Phase 2 Milestone 2: LiDAR-Inertial SLAM — Theoretical Foundation

The Challenge: Why Local Odometry is Insufficient

Autonomous navigation in unstructured, off-road environments (like construction sites or forest trails) presents a fundamental challenge to localization. While Milestone 1 established Triple Odometry (GPS/IMU, KISS-ICP, and Cartographer), these sources are primarily “local” or “raw” in nature:

  1. Odometry Drifts: Exteroceptive methods like KISS-ICP are incrementally consistent but globally divergent. Without a global reference or loop closure, small errors in scan matching accumulate into significant “drift” over kilometers.
  2. GPS Multipath and Dropouts: Under heavy tree canopy or near large construction equipment, GNSS signals suffer from multipath interference or complete loss. Relying solely on GPS leads to “jumps” in the trajectory that can violate the vehicle’s kinematic constraints.
  3. Featureless Terrain: On flat, featureless grass fields, LiDAR scan matching (ICP) often fails to find unique geometric constraints, leading to “slippage” along the direction of motion.

For long-duration autonomy, we need a persistent world model that can recognize previously visited locations and use them to correct accumulated drift. This is the role of SLAM (Simultaneous Localization and Mapping).

Theoretical Pillars of Phase 2 SLAM

The Terra Perceive Phase 2 SLAM system is built on a Factor Graph architecture, bridging the gap between high-frequency proprioceptive sensing and globally-aware exteroceptive perception.

1. Factor Graph Optimization (The Global Brain)

Instead of a recursive filter (like an EKF) which discards past measurements, we employ Non-linear Least Squares Optimization on Manifolds (via g2o).

  • Nodes: Represent the vehicle’s $SE(3)$ pose at discrete LiDAR timestamps.
  • Edges (Factors): Represent probabilistic constraints.
    • Relative Edges: Derived from KISS-ICP (scan-to-scan) and IMU Preintegration.
    • Unary Edges: Absolute position anchors from GPS, weighted by the real-time dilution of precision (DOP).
    • Loop Closure Edges: Long-range constraints that link the current pose to a non-sequential past pose.

2. Scan Context: The “Geometric Fingerprint”

To detect when the vehicle has returned to a known location, we need a descriptor that is both computationally efficient and rotation-invariant.

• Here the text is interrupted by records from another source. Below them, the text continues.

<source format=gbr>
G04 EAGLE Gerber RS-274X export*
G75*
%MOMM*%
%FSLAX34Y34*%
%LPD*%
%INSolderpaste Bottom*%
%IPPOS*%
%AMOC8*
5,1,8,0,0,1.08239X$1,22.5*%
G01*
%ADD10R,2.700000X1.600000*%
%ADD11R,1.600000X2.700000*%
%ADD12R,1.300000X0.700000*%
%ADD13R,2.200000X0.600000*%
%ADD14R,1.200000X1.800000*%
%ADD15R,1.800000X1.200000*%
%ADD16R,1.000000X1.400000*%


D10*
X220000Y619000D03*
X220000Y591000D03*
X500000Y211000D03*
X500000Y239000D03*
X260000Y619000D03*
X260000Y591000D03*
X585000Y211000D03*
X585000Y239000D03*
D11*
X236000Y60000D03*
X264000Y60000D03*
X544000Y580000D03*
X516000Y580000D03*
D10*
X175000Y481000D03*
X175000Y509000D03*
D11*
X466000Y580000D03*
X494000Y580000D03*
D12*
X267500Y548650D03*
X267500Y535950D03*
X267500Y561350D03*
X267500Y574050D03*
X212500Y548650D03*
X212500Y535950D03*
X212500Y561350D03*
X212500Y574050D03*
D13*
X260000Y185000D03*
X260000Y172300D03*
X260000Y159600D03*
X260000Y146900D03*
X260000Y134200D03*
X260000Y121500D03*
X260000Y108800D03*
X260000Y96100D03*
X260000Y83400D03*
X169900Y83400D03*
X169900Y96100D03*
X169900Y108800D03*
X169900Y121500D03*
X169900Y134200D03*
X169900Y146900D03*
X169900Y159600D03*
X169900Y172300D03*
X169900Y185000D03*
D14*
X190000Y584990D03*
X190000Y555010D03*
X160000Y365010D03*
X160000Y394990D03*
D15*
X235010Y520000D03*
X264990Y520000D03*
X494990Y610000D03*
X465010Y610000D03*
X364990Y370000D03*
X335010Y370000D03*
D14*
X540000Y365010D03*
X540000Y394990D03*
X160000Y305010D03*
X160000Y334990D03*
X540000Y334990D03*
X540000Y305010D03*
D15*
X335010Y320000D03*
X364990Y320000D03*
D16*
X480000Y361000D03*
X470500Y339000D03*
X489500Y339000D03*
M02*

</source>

  • Polar Encoding: We partition the 3D LiDAR sweep into $N_r$ rings and $N_s$ sectors.
  • Context Generation: Each bin stores the maximum height of the points within it, capturing the unique “skyline” of the local environment.
  • Rotational Invariance: By performing a circular column-shift search on the descriptor matrix, we can match scans regardless of the vehicle’s heading, simultaneously estimating the relative yaw offset.

3. IMU Preintegration on Manifold

Fusing 100Hz IMU data into a 10Hz pose graph would typically require re-integrating all high-frequency samples every time the optimizer adjusts a past state. We implement the Forster et al. formulation, which integrates relative motion in a local frame. This allows us to summarize hundreds of IMU measurements into a single “Preintegrated Factor” that remains valid even as the global trajectory is optimized.

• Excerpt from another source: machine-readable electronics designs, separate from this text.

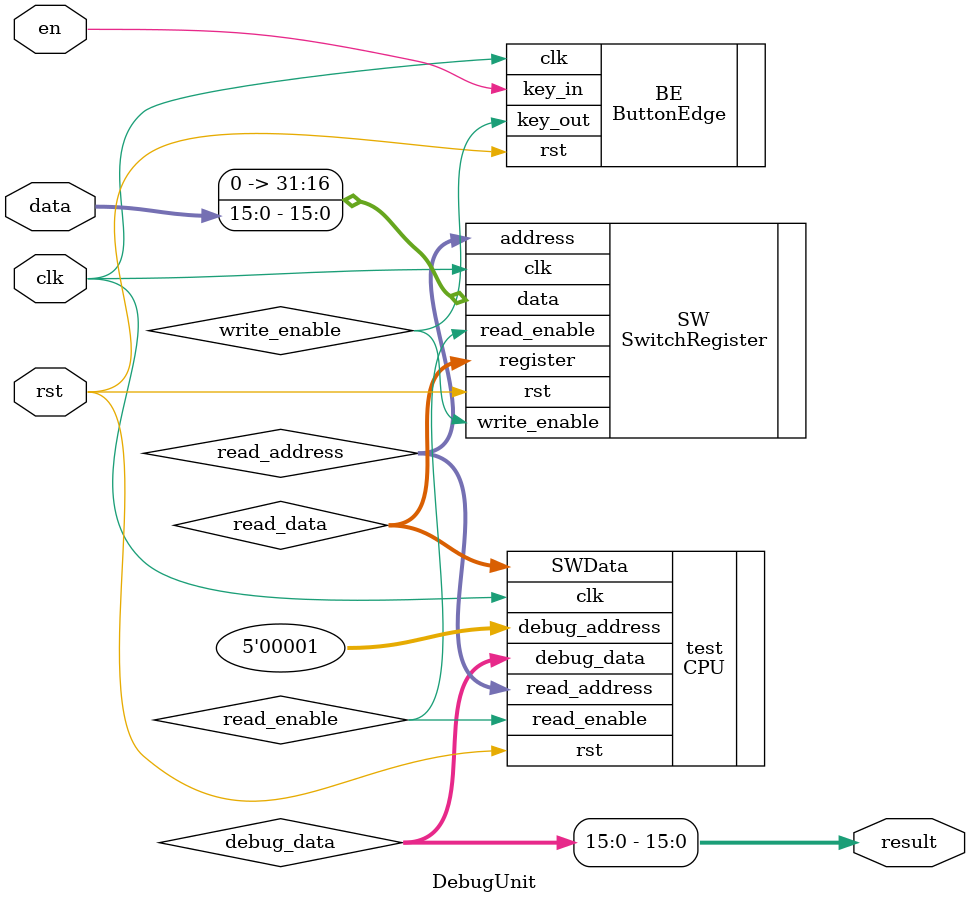
<source format=v>
`timescale 1ns / 1ps
/* THIS FILE IS PART OF PLC-Design
*  DebugUnit.v - used for testing the CPU
* 
*  THIS PROGRAM IS FREE SOFTWARE.
*  Copyright (c) 2021 Komorebi660 All Rights Reserved 
* 
*  E-mail: cyq0919@mail.ustc.edu.cn
*/

/*
////  for programming on the development board  ////
module DebugUnit(
    input wire [15:0] data,
    input en,
    input clk, rst,
    input up, down,                 // debug regfile address +/-
    output [7:0] an,                // seven-segment digital tube parameter
    output [7:0] seg,               // seven-segment digital tube parameter
    output [4:0] debug_register,    // debug regfile address output
    output input_flag
    );
    //ButtonEdge parameter
    wire write_enable, up_enable, down_enable;
    //SwitchRegister parameter
    wire [15:0] read_address;
    wire read_enable;
    wire [31:0] read_data;
    //CPU parameter
    reg [4:0] debug_address;
    wire [31:0] debug_data;
    
    ButtonEdge en_inst
    (
        .clk(clk),
        .rst(rst),
        .key_in(en),
        .key_out(write_enable)
    );
    ButtonEdge up_inst
    (
        .clk(clk),
        .rst(rst),
        .key_in(up),
        .key_out(up_enable)
    );
    ButtonEdge down_inst
    (
        .clk(clk),
        .rst(rst),
        .key_in(down),
        .key_out(down_enable)
    );
    SwitchRegister SW
    (
        .data({16'd0,data}),
        .address(read_address),
        .write_enable(write_enable),
        .read_enable(read_enable),
        .clk(clk),
        .rst(rst),
        .register(read_data),
        .flag(input_flag)
    );
    CPU test
    (
        .clk(clk),
        .rst(rst),
        .debug_address(debug_address),
        .SWData(read_data),
        .read_address(read_address),
        .read_enable(read_enable),
        .debug_data(debug_data)
    );

    DIS inst
    (
        .data(debug_data),
        .rst(rst), 
        .clk(clk),
        .an(an),
        .seg(seg)
    );
    
    always@(posedge clk or posedge rst)
    begin
        if(rst) debug_address<=5'b00001;
        else if(up_enable) debug_address<=debug_address+5'd1;
        else if(down_enable) debug_address<=debug_address-5'd1;
    end
    
   assign debug_register=debug_address;
    
endmodule
////  for programming on the development board  ////
*/



////  for simulation using  ////
module DebugUnit(
    input wire [15:0] data,
    input en,
    input clk, rst,
    output [15:0] result
    );
    wire write_enable;
    wire [15:0] read_address;
    wire read_enable;
    wire [31:0] read_data;
    wire [31:0] debug_data;
    
    ButtonEdge BE
    (
        .clk(clk),
        .rst(rst),
        .key_in(en),
        .key_out(write_enable)
    );
    SwitchRegister SW
    (
        .data({16'd0,data}),
        .address(read_address),
        .write_enable(write_enable),
        .read_enable(read_enable),
        .clk(clk),
        .rst(rst),
        .register(read_data)
    );
    CPU test
    (
        .clk(clk),
        .rst(rst),
        .debug_address(5'b00001),
        .SWData(read_data),
        .read_address(read_address),
        .read_enable(read_enable),
        .debug_data(debug_data)
    );
    
    assign result=debug_data[15:0];
    
endmodule
////  for simulation using  ////

</source>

Implementation Architecture

The system is implemented as a g2o-based Optimizer in C++.

Component g2o Representation Implementation Detail
Pose Node VertexSE3 $SE(3)$ transformation in world frame.
Odometry Edge EdgeSE3 Relative constraint from KISS-ICP scan matching.
IMU Edge EdgeNavState Forster pre-integration summary (Pose, Velocity, Bias).
GPS Factor Unary EdgePosition Absolute XYZ position from VectorNav, weighted by HDOP.
Loop Closure EdgeSE3 Relative constraint between non-sequential nodes via Scan Context.

The Ablation Study: Measuring Marginal Gains

A core goal of P2-M2 is to quantify the value of each sensor and algorithm through an ablation study. We compare five configurations against the Google Cartographer baseline:

  1. ICP Only: Pure scan-to-scan matching. Expected to drift significantly.
  2. ICP + IMU: Adding high-frequency motion priors to smooth motion and handle featureless areas.
  3. ICP + IMU + GPS: Anchor the trajectory to global coordinates.
  4. ICP + IMU + Loop: Test global consistency without absolute anchors.
  5. Full SLAM: All factors enabled.

By measuring the Absolute Trajectory Error (ATE) for each, we can empirically prove which components are critical for off-road navigation.

Conclusion: Towards Global Consistency

By unifying these components, Terra Perceive transitions from a “reactive” perception stack to a “self-aware” mapping system. The result is a trajectory that is smooth at the frame-to-frame level (thanks to IMU/ICP) and globally accurate over time (thanks to GPS/Loop Closure). This global consistency is the prerequisite for building the Accumulated BEV World Map in Milestone 3.